Input data: Begin

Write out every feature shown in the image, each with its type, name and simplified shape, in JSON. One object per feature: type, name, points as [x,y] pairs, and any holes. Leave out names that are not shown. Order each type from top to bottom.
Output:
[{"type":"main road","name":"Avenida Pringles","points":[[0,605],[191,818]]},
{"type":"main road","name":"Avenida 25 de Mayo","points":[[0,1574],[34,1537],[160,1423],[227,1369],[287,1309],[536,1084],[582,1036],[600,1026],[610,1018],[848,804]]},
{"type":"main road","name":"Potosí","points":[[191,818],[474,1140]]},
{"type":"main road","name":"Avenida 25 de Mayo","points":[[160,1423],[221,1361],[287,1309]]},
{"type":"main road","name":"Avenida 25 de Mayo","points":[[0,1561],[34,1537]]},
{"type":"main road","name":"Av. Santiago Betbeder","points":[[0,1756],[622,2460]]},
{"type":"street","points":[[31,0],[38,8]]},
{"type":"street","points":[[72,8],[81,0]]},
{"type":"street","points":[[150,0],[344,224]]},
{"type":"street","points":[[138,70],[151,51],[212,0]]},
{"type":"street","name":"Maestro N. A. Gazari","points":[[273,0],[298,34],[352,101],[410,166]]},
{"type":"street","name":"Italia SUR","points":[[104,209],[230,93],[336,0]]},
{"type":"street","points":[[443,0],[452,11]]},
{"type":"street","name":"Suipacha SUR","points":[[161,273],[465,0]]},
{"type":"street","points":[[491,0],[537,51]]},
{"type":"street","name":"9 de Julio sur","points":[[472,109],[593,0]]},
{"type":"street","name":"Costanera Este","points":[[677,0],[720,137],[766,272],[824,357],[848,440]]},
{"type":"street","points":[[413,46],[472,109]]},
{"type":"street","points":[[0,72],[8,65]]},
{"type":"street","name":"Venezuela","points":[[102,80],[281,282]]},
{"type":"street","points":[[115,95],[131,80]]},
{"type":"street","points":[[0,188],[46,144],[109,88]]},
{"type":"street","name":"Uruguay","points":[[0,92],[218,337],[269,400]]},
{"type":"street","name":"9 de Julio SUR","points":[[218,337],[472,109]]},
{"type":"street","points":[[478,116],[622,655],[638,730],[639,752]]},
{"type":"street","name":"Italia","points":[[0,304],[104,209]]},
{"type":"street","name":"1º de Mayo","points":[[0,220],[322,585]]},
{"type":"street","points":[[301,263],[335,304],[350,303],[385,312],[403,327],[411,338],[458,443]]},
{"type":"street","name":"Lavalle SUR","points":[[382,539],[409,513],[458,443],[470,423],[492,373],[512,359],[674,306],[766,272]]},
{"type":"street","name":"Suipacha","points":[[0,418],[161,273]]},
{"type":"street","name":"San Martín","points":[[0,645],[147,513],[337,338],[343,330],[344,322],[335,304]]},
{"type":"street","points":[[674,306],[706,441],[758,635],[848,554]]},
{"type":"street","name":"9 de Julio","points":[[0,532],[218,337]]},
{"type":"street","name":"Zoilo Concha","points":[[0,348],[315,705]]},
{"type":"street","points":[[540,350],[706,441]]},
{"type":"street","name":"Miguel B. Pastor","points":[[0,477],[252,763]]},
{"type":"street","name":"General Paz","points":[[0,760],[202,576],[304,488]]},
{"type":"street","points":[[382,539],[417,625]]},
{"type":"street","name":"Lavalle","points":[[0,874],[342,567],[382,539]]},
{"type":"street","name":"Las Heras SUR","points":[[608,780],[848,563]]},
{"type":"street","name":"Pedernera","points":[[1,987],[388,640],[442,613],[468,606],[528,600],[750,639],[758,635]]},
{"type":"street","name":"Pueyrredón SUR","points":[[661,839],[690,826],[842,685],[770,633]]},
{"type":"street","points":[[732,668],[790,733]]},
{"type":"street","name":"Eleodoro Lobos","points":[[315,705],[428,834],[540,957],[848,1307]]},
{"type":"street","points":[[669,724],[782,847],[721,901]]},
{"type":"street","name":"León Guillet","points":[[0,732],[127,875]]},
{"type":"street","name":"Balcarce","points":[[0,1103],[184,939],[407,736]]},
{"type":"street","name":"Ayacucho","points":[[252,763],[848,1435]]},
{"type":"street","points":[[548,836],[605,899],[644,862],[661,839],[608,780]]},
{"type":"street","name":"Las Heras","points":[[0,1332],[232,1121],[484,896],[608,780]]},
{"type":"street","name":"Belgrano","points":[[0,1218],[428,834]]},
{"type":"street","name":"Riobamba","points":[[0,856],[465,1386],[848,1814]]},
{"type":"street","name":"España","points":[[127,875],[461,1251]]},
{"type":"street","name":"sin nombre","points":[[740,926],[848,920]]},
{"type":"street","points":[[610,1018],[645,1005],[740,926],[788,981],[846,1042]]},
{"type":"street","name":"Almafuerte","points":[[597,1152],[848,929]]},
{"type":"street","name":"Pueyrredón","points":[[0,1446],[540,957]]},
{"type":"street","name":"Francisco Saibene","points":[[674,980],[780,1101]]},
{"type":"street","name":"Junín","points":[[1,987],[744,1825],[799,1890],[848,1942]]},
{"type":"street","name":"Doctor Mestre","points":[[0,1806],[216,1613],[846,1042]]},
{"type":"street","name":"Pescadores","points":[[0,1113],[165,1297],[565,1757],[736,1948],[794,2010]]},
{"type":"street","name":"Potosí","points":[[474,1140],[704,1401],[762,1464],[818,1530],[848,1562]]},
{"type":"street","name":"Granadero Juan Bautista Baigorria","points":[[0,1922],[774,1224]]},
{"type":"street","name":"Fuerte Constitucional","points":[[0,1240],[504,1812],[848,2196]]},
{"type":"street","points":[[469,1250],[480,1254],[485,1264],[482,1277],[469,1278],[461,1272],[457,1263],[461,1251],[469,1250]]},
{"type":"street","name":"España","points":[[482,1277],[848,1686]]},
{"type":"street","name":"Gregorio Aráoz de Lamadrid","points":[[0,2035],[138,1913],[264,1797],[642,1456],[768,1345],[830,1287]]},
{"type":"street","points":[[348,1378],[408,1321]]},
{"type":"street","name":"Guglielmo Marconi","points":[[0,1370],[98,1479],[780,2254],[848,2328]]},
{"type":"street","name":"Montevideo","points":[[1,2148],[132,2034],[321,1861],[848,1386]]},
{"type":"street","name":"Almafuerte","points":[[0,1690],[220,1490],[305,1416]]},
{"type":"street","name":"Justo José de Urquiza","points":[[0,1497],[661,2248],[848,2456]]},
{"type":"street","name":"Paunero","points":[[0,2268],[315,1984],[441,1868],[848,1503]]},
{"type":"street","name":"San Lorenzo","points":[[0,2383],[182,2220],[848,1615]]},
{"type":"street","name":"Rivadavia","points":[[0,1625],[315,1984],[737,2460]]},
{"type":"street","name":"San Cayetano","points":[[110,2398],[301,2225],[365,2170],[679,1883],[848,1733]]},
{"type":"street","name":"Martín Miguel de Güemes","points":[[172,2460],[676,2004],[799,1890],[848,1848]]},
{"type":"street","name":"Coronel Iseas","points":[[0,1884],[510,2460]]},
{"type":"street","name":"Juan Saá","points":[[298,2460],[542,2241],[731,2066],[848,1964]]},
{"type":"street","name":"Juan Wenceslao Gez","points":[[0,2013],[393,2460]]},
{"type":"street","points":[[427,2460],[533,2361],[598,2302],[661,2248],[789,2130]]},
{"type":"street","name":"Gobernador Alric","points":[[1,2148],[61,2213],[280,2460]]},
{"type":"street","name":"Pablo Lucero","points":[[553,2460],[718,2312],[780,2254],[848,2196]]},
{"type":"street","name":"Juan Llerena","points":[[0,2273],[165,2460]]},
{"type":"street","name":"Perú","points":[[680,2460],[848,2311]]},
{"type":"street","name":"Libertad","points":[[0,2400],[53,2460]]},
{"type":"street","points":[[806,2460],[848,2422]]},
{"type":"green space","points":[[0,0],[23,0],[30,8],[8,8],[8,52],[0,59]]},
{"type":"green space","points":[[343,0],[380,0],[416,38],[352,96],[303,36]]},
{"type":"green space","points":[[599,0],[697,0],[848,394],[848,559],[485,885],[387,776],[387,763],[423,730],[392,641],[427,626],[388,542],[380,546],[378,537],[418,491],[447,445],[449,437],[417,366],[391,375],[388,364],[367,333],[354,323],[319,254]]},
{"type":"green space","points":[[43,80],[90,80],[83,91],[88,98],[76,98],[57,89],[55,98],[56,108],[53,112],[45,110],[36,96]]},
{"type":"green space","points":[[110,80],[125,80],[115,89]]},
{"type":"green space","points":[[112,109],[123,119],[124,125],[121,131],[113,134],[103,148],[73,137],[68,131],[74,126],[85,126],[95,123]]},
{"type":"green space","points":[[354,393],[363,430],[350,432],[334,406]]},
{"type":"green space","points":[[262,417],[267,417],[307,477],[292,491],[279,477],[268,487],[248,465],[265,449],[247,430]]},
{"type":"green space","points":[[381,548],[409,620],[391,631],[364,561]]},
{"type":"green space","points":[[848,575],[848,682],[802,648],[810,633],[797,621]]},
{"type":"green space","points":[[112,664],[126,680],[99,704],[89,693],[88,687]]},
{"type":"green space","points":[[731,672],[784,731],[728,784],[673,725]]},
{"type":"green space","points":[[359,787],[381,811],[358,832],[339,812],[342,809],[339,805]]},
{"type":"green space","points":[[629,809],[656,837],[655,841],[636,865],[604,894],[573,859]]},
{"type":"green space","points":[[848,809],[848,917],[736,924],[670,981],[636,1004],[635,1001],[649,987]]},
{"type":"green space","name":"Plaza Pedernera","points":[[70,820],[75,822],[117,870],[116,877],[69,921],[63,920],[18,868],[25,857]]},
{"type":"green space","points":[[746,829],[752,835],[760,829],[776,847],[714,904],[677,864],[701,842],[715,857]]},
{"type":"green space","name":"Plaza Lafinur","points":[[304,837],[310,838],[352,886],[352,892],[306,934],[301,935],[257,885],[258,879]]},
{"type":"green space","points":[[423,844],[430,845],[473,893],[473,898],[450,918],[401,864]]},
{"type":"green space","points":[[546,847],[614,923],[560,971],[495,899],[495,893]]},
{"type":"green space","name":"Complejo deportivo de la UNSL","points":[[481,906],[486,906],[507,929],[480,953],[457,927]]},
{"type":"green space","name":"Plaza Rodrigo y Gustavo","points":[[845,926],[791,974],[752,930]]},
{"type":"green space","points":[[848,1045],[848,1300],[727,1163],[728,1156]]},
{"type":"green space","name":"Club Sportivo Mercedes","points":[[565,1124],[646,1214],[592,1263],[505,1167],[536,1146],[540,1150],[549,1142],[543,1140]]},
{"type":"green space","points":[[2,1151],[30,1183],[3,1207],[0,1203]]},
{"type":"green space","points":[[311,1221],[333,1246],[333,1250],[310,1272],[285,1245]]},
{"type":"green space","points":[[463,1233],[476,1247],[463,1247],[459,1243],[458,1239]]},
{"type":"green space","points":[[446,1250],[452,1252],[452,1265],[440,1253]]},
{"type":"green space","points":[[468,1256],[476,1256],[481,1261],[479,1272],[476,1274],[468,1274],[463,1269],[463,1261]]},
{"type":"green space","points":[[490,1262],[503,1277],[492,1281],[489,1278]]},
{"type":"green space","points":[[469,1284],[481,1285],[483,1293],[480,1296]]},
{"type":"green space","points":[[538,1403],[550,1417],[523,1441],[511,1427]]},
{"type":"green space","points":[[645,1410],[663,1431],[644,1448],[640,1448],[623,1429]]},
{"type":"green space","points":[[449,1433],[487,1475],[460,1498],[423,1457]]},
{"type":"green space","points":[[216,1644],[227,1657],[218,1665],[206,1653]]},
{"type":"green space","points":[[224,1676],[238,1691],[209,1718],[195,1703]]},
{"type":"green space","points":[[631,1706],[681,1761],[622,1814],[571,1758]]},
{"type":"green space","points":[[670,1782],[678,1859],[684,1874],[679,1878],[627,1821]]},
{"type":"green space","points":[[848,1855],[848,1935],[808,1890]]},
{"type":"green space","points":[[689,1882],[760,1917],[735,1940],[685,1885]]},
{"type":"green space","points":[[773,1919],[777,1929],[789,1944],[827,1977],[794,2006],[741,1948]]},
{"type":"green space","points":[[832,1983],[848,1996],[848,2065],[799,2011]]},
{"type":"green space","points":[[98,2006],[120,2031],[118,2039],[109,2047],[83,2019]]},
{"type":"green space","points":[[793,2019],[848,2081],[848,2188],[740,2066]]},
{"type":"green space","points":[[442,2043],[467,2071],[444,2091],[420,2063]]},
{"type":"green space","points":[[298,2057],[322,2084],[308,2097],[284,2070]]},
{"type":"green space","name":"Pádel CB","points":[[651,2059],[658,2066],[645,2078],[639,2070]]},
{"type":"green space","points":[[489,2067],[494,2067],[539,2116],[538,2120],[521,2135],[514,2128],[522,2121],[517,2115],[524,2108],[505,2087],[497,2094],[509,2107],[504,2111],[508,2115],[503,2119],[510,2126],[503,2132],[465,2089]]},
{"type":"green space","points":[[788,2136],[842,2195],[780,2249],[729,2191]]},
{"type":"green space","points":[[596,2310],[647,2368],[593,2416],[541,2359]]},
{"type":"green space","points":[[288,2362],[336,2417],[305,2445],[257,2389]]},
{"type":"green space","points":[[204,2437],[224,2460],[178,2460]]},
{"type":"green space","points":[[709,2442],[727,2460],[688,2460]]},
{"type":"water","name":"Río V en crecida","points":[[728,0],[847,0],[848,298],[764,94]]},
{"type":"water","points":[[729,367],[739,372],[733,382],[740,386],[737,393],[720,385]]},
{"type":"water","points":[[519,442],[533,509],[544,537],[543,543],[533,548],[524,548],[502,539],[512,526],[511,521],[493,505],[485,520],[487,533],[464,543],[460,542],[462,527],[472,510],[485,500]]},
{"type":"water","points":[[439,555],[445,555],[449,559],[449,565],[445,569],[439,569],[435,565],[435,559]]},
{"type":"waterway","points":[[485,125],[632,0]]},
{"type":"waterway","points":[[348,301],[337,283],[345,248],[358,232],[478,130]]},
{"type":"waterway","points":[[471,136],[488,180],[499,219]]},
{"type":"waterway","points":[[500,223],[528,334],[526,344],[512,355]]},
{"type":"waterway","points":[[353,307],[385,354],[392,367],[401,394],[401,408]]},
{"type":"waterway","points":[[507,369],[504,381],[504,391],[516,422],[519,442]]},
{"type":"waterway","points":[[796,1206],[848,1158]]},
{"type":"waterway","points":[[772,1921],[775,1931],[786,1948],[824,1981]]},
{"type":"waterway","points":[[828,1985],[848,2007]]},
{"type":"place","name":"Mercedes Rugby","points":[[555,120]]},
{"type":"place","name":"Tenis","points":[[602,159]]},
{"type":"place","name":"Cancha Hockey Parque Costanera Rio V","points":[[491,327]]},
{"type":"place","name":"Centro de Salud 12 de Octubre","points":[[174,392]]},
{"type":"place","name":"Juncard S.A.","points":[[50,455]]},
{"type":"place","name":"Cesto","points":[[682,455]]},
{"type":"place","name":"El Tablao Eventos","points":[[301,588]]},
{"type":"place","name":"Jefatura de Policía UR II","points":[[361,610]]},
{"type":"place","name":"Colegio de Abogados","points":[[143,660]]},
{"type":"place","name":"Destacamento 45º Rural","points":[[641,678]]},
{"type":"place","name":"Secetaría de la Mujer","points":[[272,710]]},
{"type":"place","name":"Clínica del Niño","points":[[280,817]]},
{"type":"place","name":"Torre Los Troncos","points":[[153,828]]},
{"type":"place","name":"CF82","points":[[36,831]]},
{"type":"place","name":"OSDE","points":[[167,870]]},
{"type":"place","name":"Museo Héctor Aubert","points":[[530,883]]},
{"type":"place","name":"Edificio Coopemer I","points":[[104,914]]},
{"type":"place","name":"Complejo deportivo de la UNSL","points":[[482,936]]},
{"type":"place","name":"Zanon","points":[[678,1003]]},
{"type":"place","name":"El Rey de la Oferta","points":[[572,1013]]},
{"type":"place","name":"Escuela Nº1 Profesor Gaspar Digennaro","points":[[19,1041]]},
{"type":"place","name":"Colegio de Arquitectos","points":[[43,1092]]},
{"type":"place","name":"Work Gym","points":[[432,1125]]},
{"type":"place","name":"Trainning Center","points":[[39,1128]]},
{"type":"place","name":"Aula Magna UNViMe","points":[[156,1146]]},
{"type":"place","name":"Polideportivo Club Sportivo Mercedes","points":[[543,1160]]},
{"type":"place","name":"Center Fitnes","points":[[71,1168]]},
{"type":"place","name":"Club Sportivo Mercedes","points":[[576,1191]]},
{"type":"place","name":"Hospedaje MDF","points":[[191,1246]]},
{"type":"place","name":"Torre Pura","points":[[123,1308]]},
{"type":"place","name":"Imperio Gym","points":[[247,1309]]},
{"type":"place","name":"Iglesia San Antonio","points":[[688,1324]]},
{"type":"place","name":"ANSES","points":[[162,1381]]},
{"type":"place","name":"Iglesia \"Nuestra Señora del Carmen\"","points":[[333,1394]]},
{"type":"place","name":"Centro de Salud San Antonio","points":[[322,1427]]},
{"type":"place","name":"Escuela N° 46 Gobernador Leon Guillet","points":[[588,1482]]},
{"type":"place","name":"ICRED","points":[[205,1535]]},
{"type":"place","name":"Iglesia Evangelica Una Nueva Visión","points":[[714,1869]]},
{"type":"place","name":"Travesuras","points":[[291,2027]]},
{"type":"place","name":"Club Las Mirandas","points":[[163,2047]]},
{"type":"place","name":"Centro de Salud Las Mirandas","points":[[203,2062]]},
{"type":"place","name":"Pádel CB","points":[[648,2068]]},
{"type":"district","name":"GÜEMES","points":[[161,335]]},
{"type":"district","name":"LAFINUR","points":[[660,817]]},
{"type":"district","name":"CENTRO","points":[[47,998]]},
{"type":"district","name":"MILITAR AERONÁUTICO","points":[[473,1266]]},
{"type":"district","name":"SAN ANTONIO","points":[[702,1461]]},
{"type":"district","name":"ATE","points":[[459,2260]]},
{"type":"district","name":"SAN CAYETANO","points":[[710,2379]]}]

Input data: End

● Work order
Each line containing the word "road" must be pulled from the listing and copied.

● Exercise output
[{"type":"main road","name":"Avenida Pringles","points":[[0,605],[191,818]]},
{"type":"main road","name":"Avenida 25 de Mayo","points":[[0,1574],[34,1537],[160,1423],[227,1369],[287,1309],[536,1084],[582,1036],[600,1026],[610,1018],[848,804]]},
{"type":"main road","name":"Potosí","points":[[191,818],[474,1140]]},
{"type":"main road","name":"Avenida 25 de Mayo","points":[[160,1423],[221,1361],[287,1309]]},
{"type":"main road","name":"Avenida 25 de Mayo","points":[[0,1561],[34,1537]]},
{"type":"main road","name":"Av. Santiago Betbeder","points":[[0,1756],[622,2460]]},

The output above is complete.